Come Meet Jesus

What is Truth? Nikolai Ge (1831-1894)

John 18:33-38

33 Pilate therefore entered again into the Praetorium, called Jesus, and said to him, “Are you the King of the Jews?” 34 Jesus answered him, “Do you say this by yourself, or did others tell you about me?”

35 Pilate answered, “I’m not a Jew, am I? Your own nation and the chief priests delivered you to me. What have you done?” 36 Jesus answered, “My Kingdom is not of this world. If my Kingdom were of this world, then my servants would fight, that I wouldn’t be delivered to the Jews. But now my Kingdom is not from here.” 37 Pilate therefore said to him, “Are you a king then?” Jesus answered, “You say that I am a king. For this reason I have been born, and for this reason I have come into the world, that I should testify to the truth. Everyone who is of the truth listens to my voice.” 38 Pilate said to him, “What is truth?”

Shortly after its creation, this painting by the Russian realist Nikolai Ge was banned on account of blasphemy. It was hated by critics and met with confusion by many people. Ge, a scientist-turned-artist interested in realism and thorough research, had his reasons for his artistic decisions; however, blasphemy was not one of them.

Jesus is beautiful to the Christian because He is the very incarnate image of our beautiful God and because He is perfect love, salvation, and truth. So many artists through the ages have chosen to show this spiritual truth as a physical reality and paint Jesus with soft, handsome features. But Ge paints Jesus very differently. Jesus is unkempt, coarse, and rather ugly. He is standing in the shadows which makes Him feel off-putting at best and menacing at worst. His hands are bound behind His back and His stance is not the usual gracious, elegant stance that Jesus is usually portrayed. It is cold and closed. By contrast, Pilate, the “villian” of the scene, is bathed in light, easy and elegant. The people who saw this painting were shocked by this reversal, this portrayal of Christ as ugly and unfriendly.  Besides the fact that scripture does say that Christ was not especially physically attractive, perhaps what Ge was doing was showing how Jesus was seen by everyone present, particularly Pilate, in that moment right then and not by us centuries later.

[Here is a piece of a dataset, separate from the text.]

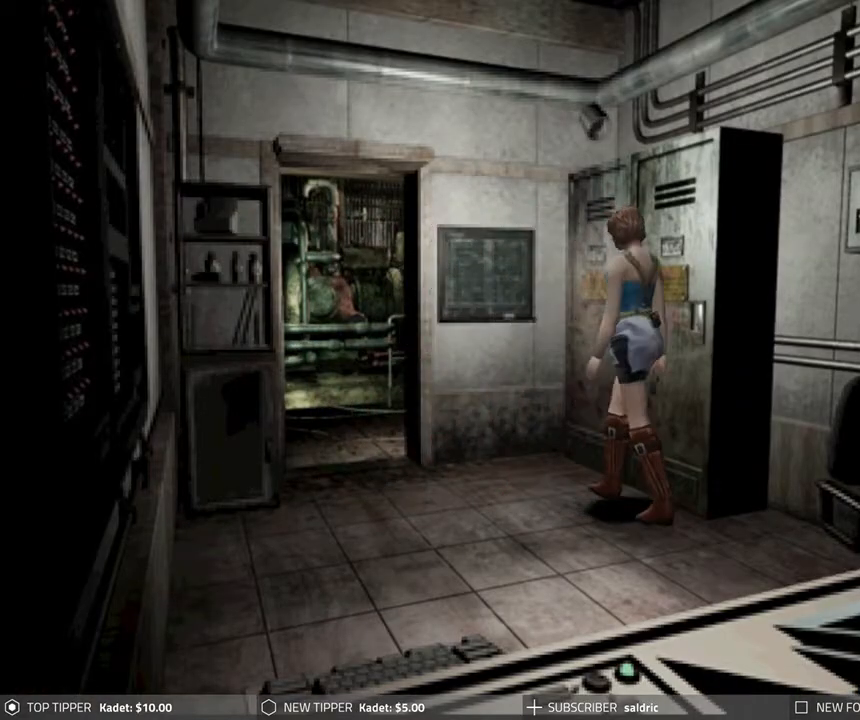
{"buttons": ["CROSS", "DPAD_UP", "DPAD_RIGHT"], "left_stick": "center", "events": [[417, "DPAD_UP", "down"], [450, "CROSS", "down"]]}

First of all, He was a common Jewish nobody; a poor homeless man from Galilee who had recently been causing a bit of a stir. He had gotten no sleep the night before in Gethsemane. He was just arrested and is currently being charged as a criminal. The way Jesus answers for Himself is rather cold and calm. He speaks matter of factly, not really offering more information or explanation than necessary. He knows the path He is on now and where it will lead. He was hated by the Jews at this point and Pilate seems to feel fairly ambivalent about Him;  He doesn’t want to condemn Him but he doesn’t really defend Him that passionately either. Maybe he chalks it up to it a weird Jewish thing, foreign to him as a Roman. He dismisses his perplexing case with a “What is truth?” and walks away.

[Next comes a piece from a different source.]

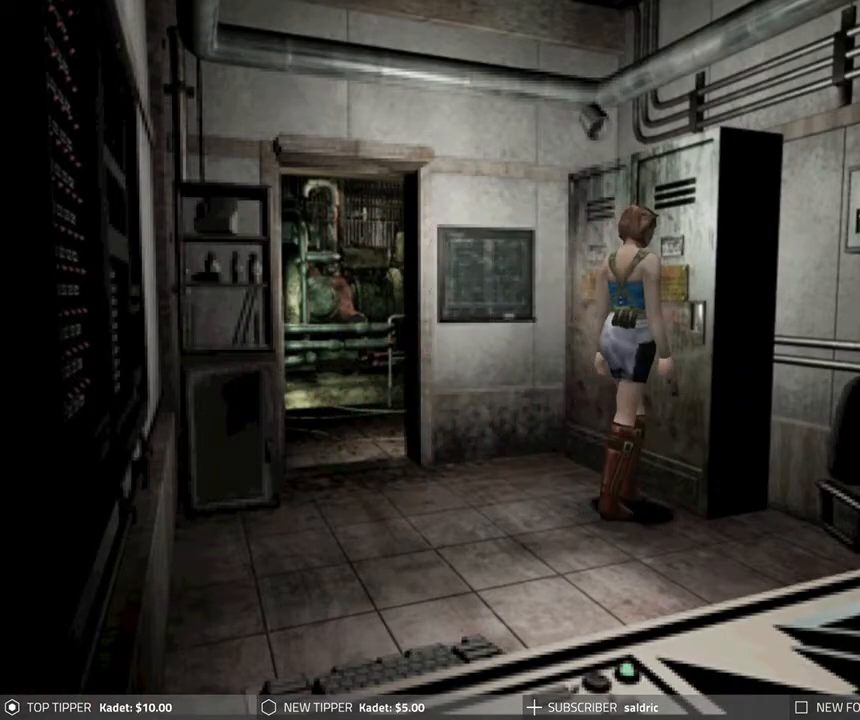
{"buttons": ["CROSS"], "left_stick": "center", "events": [[33, "DPAD_UP", "up"], [133, "DPAD_RIGHT", "up"], [267, "DPAD_UP", "down"], [367, "CROSS", "up"], [383, "CROSS", "down"], [383, "DPAD_UP", "up"]]}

Doesn’t our world do that so often today? With their wisdom, power, fine clothes, and amenities, so many move about freely dismissing Jesus as not really bad but also not worth defending, resting in the “relativity” of truth. But truth is not relative. Jesus is the way, the truth, and the life; and that does not change even if He appears unimportant, foreign, confusing, and unattractive.